The financially ailing U.S. Postal Service said this week that it is looking to save $2.5 billion over the next year and a half through significant cuts in administrative and transportation costs and by slicing employee work time.
Postal officials, predicting the USPS will end this fiscal year in September with a deficit of between $200 billion and $300 billion, outlined their plan in a brief announcement. The plan calls for a 25% reduction in administrative costs and a 10% cut in transportation costs.
It also calls for the elimination of 75,000 employee work years. But USPS Bob Anderson told DIRECT Newsline that “doesn’t mean getting rid of people necessarily.”
He said the plan, which is still in the process of being finalized, was “a combination of everything, personnel and absorbing increased work-loads via operating efficiencies” and that its aim was “to capture or reduce the equivalency of 75,000 work years.”
Besides trimming administrative costs through the use of electronic communications, postal officials are exploring the possibility of expanding their alliance with FedEx Corp. to include other delivery and trucking companies.
Under its current alliance with FedEx, the USPS would use the carrier’s large air fleet to transport Priority and Express mail at low rates.

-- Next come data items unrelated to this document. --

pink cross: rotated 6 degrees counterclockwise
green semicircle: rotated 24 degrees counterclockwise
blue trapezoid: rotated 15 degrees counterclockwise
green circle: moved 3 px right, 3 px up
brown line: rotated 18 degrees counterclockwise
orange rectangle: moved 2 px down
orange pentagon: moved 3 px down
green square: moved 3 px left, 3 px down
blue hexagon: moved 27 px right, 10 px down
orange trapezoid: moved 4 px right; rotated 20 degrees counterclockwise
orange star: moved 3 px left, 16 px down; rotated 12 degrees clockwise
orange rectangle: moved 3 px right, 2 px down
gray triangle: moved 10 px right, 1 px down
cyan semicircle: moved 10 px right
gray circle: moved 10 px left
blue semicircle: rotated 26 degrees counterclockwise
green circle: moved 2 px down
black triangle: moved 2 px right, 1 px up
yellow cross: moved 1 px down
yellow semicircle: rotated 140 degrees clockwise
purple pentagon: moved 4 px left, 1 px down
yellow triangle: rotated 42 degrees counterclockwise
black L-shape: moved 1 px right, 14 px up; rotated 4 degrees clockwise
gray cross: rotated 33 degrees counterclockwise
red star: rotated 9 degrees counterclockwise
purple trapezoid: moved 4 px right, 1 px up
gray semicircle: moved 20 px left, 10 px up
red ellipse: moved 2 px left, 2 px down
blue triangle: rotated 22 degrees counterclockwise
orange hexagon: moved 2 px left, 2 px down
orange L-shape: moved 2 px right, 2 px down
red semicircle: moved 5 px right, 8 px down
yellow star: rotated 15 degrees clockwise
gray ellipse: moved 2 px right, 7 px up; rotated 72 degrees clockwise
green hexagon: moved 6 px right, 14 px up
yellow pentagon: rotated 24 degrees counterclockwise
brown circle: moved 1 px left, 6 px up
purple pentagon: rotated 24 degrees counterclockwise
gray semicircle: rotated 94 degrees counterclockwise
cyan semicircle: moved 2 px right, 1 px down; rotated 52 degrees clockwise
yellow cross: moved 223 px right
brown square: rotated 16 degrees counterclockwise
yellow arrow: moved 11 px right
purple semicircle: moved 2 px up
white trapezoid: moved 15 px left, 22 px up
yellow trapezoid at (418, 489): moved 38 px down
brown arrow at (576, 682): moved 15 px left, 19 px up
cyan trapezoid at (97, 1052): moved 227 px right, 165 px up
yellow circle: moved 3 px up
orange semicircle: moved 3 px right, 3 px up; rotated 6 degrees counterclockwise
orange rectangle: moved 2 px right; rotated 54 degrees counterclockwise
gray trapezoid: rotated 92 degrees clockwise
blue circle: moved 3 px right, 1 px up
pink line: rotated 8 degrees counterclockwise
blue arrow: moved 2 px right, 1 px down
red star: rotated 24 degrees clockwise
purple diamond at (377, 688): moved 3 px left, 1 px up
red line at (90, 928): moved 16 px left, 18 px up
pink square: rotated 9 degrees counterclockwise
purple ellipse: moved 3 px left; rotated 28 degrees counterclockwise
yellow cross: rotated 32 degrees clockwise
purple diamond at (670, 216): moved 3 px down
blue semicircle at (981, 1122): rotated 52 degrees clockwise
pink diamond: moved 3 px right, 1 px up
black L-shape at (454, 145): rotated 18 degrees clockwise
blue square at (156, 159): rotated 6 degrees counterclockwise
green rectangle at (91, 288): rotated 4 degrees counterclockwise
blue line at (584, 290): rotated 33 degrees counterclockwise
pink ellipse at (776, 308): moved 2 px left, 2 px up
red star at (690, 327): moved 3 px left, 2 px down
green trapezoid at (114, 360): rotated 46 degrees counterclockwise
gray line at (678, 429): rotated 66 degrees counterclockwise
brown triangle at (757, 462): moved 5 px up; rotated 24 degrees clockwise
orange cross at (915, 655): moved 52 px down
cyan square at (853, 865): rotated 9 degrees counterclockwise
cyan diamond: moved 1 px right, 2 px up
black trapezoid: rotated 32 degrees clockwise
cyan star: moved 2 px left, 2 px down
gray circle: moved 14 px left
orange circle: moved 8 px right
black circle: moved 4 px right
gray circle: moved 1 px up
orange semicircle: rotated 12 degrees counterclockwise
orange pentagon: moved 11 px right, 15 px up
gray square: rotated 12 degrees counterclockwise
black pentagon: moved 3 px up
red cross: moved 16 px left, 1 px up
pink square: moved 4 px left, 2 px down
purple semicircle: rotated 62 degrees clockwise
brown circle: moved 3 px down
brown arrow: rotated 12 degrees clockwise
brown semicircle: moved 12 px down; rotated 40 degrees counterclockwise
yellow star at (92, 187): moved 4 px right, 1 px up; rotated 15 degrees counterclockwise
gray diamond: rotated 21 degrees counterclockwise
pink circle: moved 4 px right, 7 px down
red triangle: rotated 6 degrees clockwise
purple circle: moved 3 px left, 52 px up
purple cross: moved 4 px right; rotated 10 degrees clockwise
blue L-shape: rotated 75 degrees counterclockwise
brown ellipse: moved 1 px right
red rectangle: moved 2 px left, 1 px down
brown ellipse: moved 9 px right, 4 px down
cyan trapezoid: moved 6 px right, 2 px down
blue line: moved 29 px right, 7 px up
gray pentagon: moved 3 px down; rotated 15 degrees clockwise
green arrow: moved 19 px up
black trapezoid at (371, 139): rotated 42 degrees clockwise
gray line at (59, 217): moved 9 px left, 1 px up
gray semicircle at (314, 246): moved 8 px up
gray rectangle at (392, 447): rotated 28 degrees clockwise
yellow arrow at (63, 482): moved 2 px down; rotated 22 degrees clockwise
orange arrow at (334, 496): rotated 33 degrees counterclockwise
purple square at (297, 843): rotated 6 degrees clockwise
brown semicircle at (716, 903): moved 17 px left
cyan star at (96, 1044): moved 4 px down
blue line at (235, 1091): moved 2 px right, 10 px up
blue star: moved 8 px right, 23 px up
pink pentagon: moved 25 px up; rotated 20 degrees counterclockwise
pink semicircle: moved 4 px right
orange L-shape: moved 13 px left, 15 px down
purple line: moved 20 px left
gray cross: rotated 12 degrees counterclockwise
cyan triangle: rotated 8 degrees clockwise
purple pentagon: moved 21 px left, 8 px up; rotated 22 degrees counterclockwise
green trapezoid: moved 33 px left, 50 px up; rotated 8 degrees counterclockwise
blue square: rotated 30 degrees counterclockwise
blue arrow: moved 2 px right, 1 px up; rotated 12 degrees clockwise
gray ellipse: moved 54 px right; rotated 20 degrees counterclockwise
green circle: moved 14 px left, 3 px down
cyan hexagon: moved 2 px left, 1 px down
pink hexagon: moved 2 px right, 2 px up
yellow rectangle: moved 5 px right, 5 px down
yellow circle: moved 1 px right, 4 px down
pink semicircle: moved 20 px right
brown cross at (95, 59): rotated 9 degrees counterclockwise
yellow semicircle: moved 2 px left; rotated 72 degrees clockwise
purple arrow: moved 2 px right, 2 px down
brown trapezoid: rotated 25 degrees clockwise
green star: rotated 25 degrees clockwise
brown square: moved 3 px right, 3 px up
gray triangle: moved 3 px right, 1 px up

In return the USPS would use its letter carriers to deliver residential FedEx packages weighing up to 70 pounds, but not its overnight parcels. And, both would cross-sell each other’s products and services at their respective retail outlets.
Early this month, postal officials acting on the orders of their Board of Governors, launched a series of cost-cutting moves that included an unspecified number of job cuts and a nationwide freeze on 800 capital projects.